● **PROBLEM DESCRIPTION**: Copy every line of text in the data below without changing anything, and leave the pictures out of your copy.

● **RECORDS**:
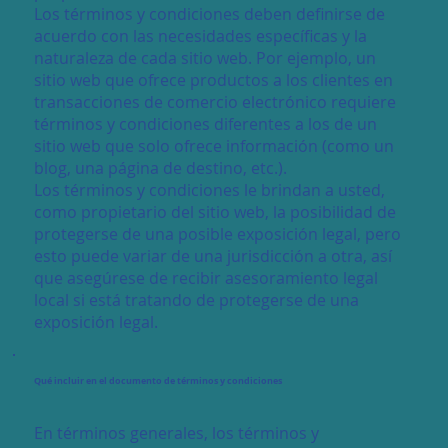
Los términos y condiciones deben definirse de
acuerdo con las necesidades específicas y la
naturaleza de cada sitio web. Por ejemplo, un
sitio web que ofrece productos a los clientes en
transacciones de comercio electrónico requiere
términos y condiciones diferentes a los de un
sitio web que solo ofrece información (como un
blog, una página de destino, etc.).
Los términos y condiciones le brindan a usted,
como propietario del sitio web, la posibilidad de
protegerse de una posible exposición legal, pero
esto puede variar de una jurisdicción a otra, así
que asegúrese de recibir asesoramiento legal
local si está tratando de protegerse de una
exposición legal.
Qué incluir en el documento de términos y condiciones
En términos generales, los términos y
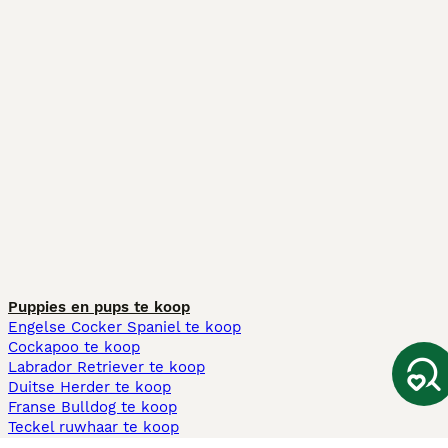
Puppies en pups te koop
Engelse Cocker Spaniel te koop
Cockapoo te koop
Labrador Retriever te koop
Duitse Herder te koop
Franse Bulldog te koop
Teckel ruwhaar te koop
Cavapoo te koop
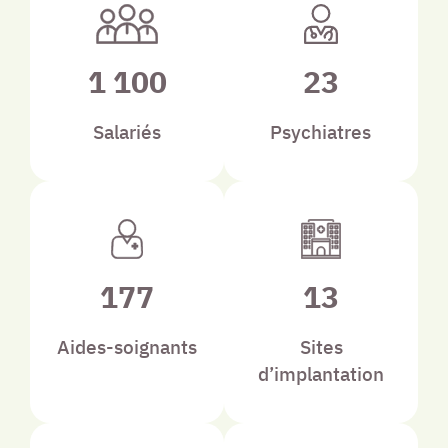
1 100
23
Salariés
Psychiatres
177
13
Aides-soignants
Sites
d’implantation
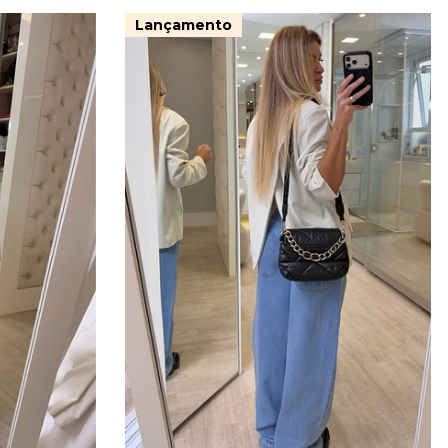
Lançamento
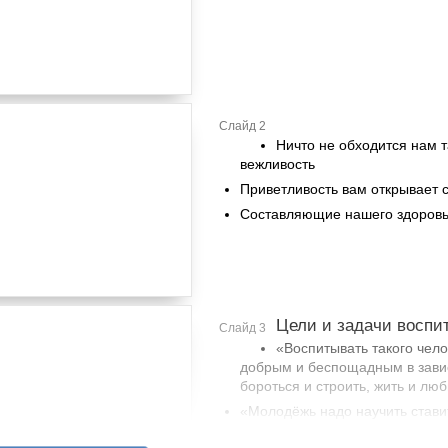
Слайд 2
Ничто не обходится нам т
вежливость
Приветливость вам открывает 
Составляющие нашего здоров
Цели и задачи воспи
Слайд 3
«Воспитывать такого чел
добрым и беспощадным в завис
бороться и строить, жить и люб
«Молодёжь надо научить стави
самодостаточной, успешной в 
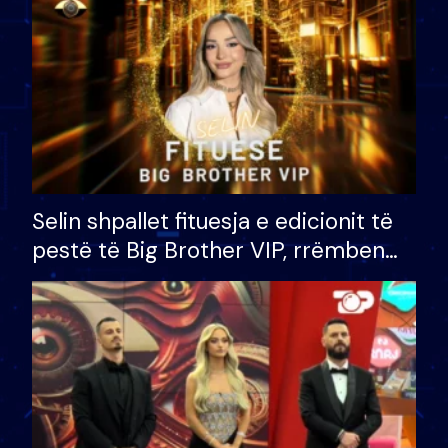
Selin shpallet fituesja e edicionit të
pestë të Big Brother VIP, rrëmben
çmimin e madh prej 100 mijë eurosh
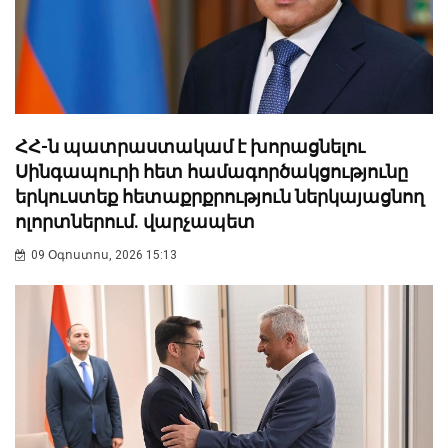
ՀՀ-ն պատրաստակամ է խորացնելու
Սինգապուրի հետ համագործակցությունը
երկուստեք հետաքրքրություն ներկայացնող
ոլորտներում. վարչապետ
09 Օգոստոս, 2026 15:13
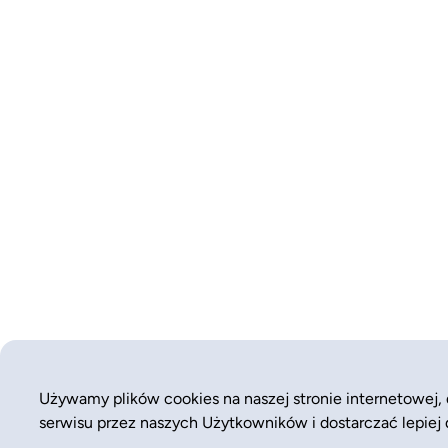
Używamy plików cookies na naszej stronie internetowej,
serwisu przez naszych Użytkowników i dostarczać lepiej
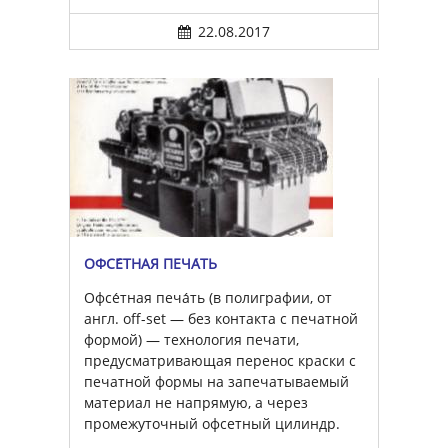
22.08.2017
ОФСЕ́ТНАЯ ПЕЧА́ТЬ
Офсе́тная печа́ть (в полиграфии, от
англ. off-set — без контакта с печатной
формой) — технология печати,
предусматривающая перенос краски с
печатной формы на запечатываемый
материал не напрямую, а через
промежуточный офсетный цилиндр.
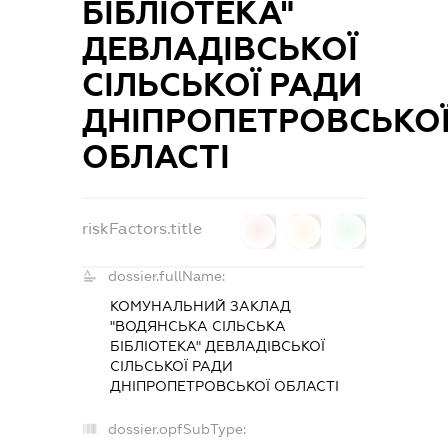
БІБЛІОТЕКА"
ДЕВЛАДІВСЬКОЇ
СІЛЬСЬКОЇ РАДИ
ДНІПРОПЕТРОВСЬКО
ОБЛАСТІ
riskFactors.title
0
0
0
dossier.fullName:
КОМУНАЛЬНИЙ ЗАКЛАД
"ВОДЯНСЬКА СІЛЬСЬКА
БІБЛІОТЕКА" ДЕВЛАДІВСЬКОЇ
СІЛЬСЬКОЇ РАДИ
ДНІПРОПЕТРОВСЬКОЇ ОБЛАСТІ
dossier.opfSubType:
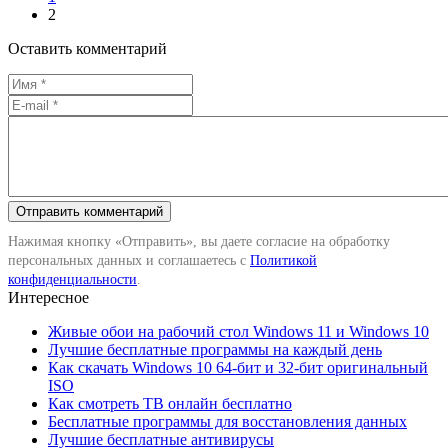
2
Оставить комментарий
Нажимая кнопку «Отправить», вы даете согласие на обработку
персональных данных и соглашаетесь с
Политикой
конфиденциальности
.
Интересное
Живые обои на рабочий стол Windows 11 и Windows 10
Лучшие бесплатные программы на каждый день
Как скачать Windows 10 64-бит и 32-бит оригинальный
ISO
Как смотреть ТВ онлайн бесплатно
Бесплатные программы для восстановления данных
Лучшие бесплатные антивирусы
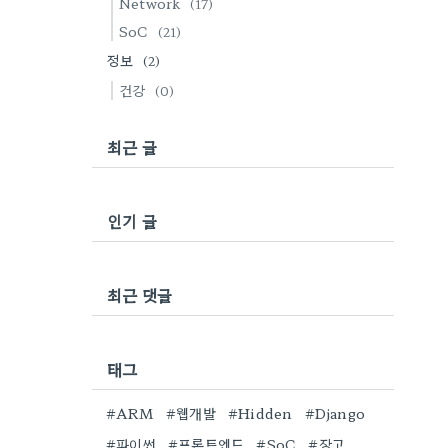
Network
(17)
SoC
(21)
정보
(2)
건강
(0)
최근 글
인기 글
최근 댓글
태그
#ARM
#웹개발
#Hidden
#Django
#파이썬
#프론트엔드
#SoC
#장고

● **OUTPUT BELOW**:
Los términos y condiciones deben definirse de
acuerdo con las necesidades específicas y la
naturaleza de cada sitio web. Por ejemplo, un
sitio web que ofrece productos a los clientes en
transacciones de comercio electrónico requiere
términos y condiciones diferentes a los de un
sitio web que solo ofrece información (como un
blog, una página de destino, etc.).
Los términos y condiciones le brindan a usted,
como propietario del sitio web, la posibilidad de
protegerse de una posible exposición legal, pero
esto puede variar de una jurisdicción a otra, así
que asegúrese de recibir asesoramiento legal
local si está tratando de protegerse de una
exposición legal.
Qué incluir en el documento de términos y condiciones
En términos generales, los términos y
Puppies en pups te koop
Engelse Cocker Spaniel te koop
Cockapoo te koop
Labrador Retriever te koop
Duitse Herder te koop
Franse Bulldog te koop
Teckel ruwhaar te koop
Cavapoo te koop
1 100
23
Salariés
Psychiatres
177
13
Aides-soignants
Sites
d’implantation
Lançamento
Слайд 2
Ничто не обходится нам т
вежливость
Приветливость вам открывает 
Составляющие нашего здоров
Цели и задачи воспи
Слайд 3
«Воспитывать такого чел
добрым и беспощадным в завис
бороться и строить, жить и люб
«Молодёжь надо научить стави
самодостаточной, успешной в 
Selin shpallet fituesja e edicionit të
pestë të Big Brother VIP, rrëmben
çmimin e madh prej 100 mijë eurosh
ՀՀ-ն պատրաստակամ է խորացնելու
Սինգապուրի հետ համագործակցությունը
երկուստեք հետաքրքրություն ներկայացնող
ոլորտներում. վարչապետ
09 Օգոստոս, 2026 15:13
Używamy plików cookies na naszej stronie internetowej,
serwisu przez naszych Użytkowników i dostarczać lepiej
22.08.2017
ОФСЕ́ТНАЯ ПЕЧА́ТЬ
Офсе́тная печа́ть (в полиграфии, от
англ. off-set — без контакта с печатной
формой) — технология печати,
предусматривающая перенос краски с
печатной формы на запечатываемый
материал не напрямую, а через
промежуточный офсетный цилиндр.
БІБЛІОТЕКА"
ДЕВЛАДІВСЬКОЇ
СІЛЬСЬКОЇ РАДИ
ДНІПРОПЕТРОВСЬКО
ОБЛАСТІ
riskFactors.title
0
0
0
dossier.fullName:
КОМУНАЛЬНИЙ ЗАКЛАД
"ВОДЯНСЬКА СІЛЬСЬКА
БІБЛІОТЕКА" ДЕВЛАДІВСЬКОЇ
СІЛЬСЬКОЇ РАДИ
ДНІПРОПЕТРОВСЬКОЇ ОБЛАСТІ
dossier.opfSubType:
2
Оставить комментарий
Нажимая кнопку «Отправить», вы даете согласие на обработку
персональных данных и соглашаетесь с
Политикой
конфиденциальности
.
Интересное
Живые обои на рабочий стол Windows 11 и Windows 10
Лучшие бесплатные программы на каждый день
Как скачать Windows 10 64-бит и 32-бит оригинальный
ISO
Как смотреть ТВ онлайн бесплатно
Бесплатные программы для восстановления данных
Лучшие бесплатные антивирусы
Network
(17)
SoC
(21)
정보
(2)
건강
(0)
최근 글
인기 글
최근 댓글
태그
#ARM
#웹개발
#Hidden
#Django
#파이썬
#프론트엔드
#SoC
#장고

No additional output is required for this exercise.